That spartan nature of exposition in the game encourages players to craft their own narrative, which is wonderful, but the galaxy itself is a slightly dull place and that does hamper proceedings somewhat. The races and the setting are not fleshed out at all, and the absence of context leaves quite a large hole. The small, yet fun text adventures which crop up from time to time could similarly have benefited from a bit more meat and actual characters, as there’s not much there to drive exploration — which is already risky considering the massive enemy fleet hounding you and swallowing up the galaxy behind you — besides getting more scrap (FTL’s currency), weapons, and the occasional new ship system.
While there are lots of opportunities to avoid combat, it is the nail-biting, everything-to-lose, life-or-death battles which really make FTL something special. Death is waiting around every corner, and as with any roguelike, death is permanent. With the Kestral, the starting ship, things begin quite slowly and simply. There are only two weapons to worry about, and no additional systems like teleporters or drone control, so it’s is rather easy to get the hang of things. The laser cannon shoots out three shots in one go, usually taking out shields quickly, or a missile can be launched, penetrating shields, often taking out systems in one shot. As enemies become more powerful and complex, new weapons, upgrades and augments are necessary to avoid a nasty case of getting set on fire or facing the bleak emptiness of space without a spacesuit, and inevitably the simple tactics from the start are shoved out the airlock.
The Engi ship, on the other hand, starts with drones, ion cannons, and no missiles whatsoever. Fighting in that vessel demands more attention to enemy shields, and a focus on shutting down systems instead of doing direct damage. Early on, it’s quite empowering. The Engi ship was the first one I unlocked, and it made the first few sectors an absolute breeze compared to my experiences in the Kestral. I’d even started working on a maniacal laugh, as I shut down my foes’ weapons and watched as my trusty little drone peppered it with deadly laser blasts. Of course, that didn’t stop me from being destroyed before I reached the end in that particular game.
The plethora of choices kept FTL fresh long after I expected it to get a bit stale. Encounters may be continually recycled and repeated, but how I dealt with them changed on a game-by-game basis. Early on, I had learned to fear even the slightest bit of hull damage. While shields can be repaired and regenerated easily, repairing the hull requires a pit stop at the, to be fair, quite common “stores.” Yet, the ever present threat of total annihilation made me only feel remotely safe when I had 100% hull integrity. So, in most games, I like to upgrade my shields pretty quickly, so that at least laser and beam attacks become less of a concern. This strategy went completely tits up when I got myself a ship which had absolutely no shields whatsoever. I had to learn how to play all over again, focusing on the ship’s cloaking device rather than shields. I approached battles more timidly, and I made certain I knew if there were ships in the beacons I was heading to — it was horrible, stressful, and bloody exciting.

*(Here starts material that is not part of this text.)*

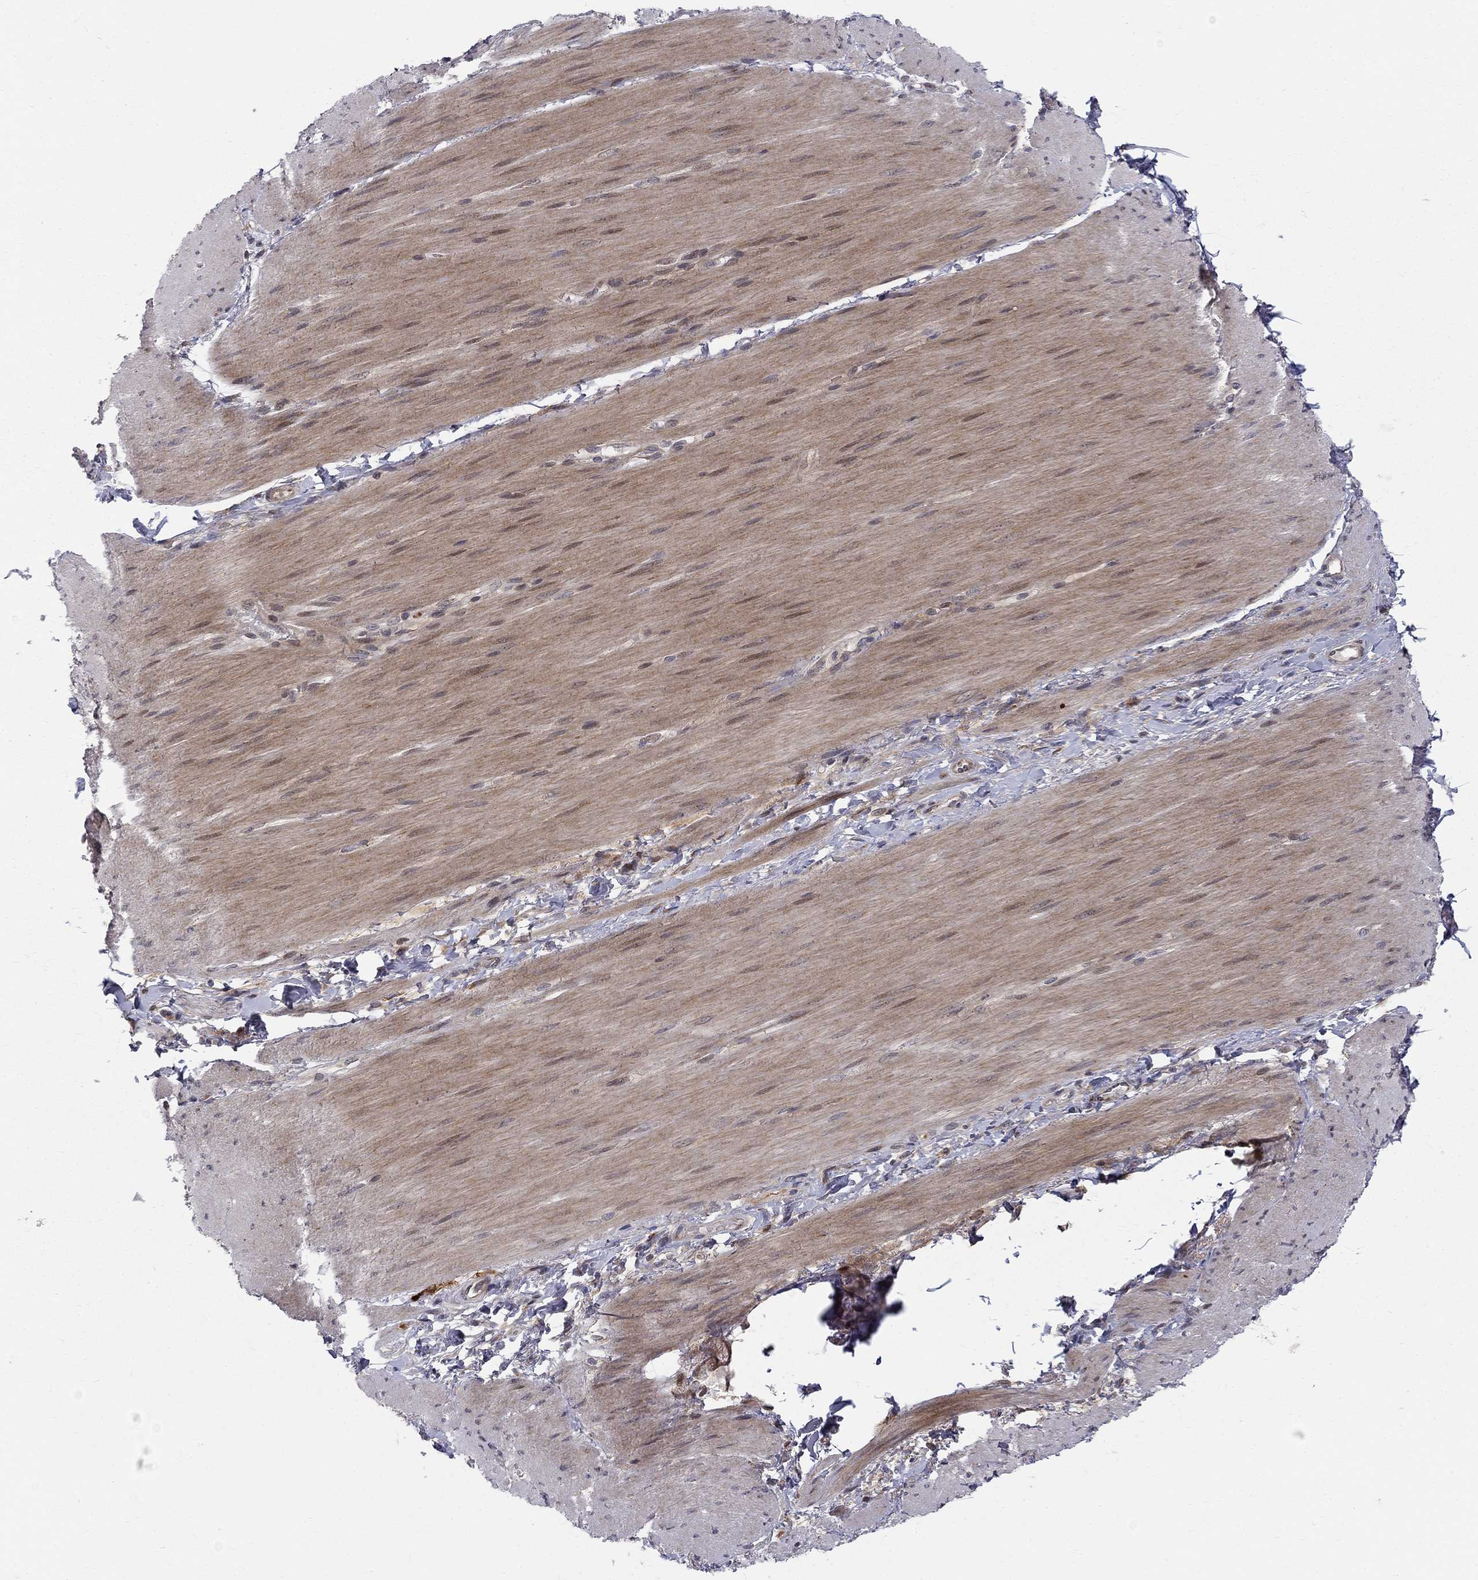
{"staining": {"intensity": "negative", "quantity": "none", "location": "none"}, "tissue": "adipose tissue", "cell_type": "Adipocytes", "image_type": "normal", "snomed": [{"axis": "morphology", "description": "Normal tissue, NOS"}, {"axis": "topography", "description": "Smooth muscle"}, {"axis": "topography", "description": "Duodenum"}, {"axis": "topography", "description": "Peripheral nerve tissue"}], "caption": "Immunohistochemistry (IHC) image of unremarkable adipose tissue stained for a protein (brown), which exhibits no expression in adipocytes.", "gene": "WDR19", "patient": {"sex": "female", "age": 61}}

A quick game of FTL offers up a bounty of stories and anecdotes despite the absence of a plot or real characters. It compels players to annoy their friends and co-workers with tales of narrow escapes from Mantis slavers, terrifying encounters with the Rebel armada, and that one time you lost half of your crew to a spider infestation. Death and failure are not obstacles or punishments, they just mark the end of a particular story which had plenty of ups and downs, victories and cock ups, then you dust yourself off again and start a new adventure; one that might end in that illusive final victory.
The no-nonsense pixel art and the delightfully sci-fi soundtrack are great, the latter more so than the former, but they soon made way for the theme tunes and memories of so many space-faring TV shows and films. I couldn’t help but imagine myself as Kirk, or Picard, and most certainly Mal Reynolds, and on occasion I confess that I did listen to a playlist of suitable music taken from Star Trek, Star Wars, Battlestar Galactica and quite a few others. How could I not?
More than any other game I’ve played, more than the incredibly complex X series, more than the fanboy-titillating Star Trek: Bridge Commander, FTL made me feel like I was in command of a starship. Or, rather, a series of constantly exploding starships. If that’s something you’d be into, and I certainly don’t want to know you if it isn’t, then do yourself a favor and grab FTL.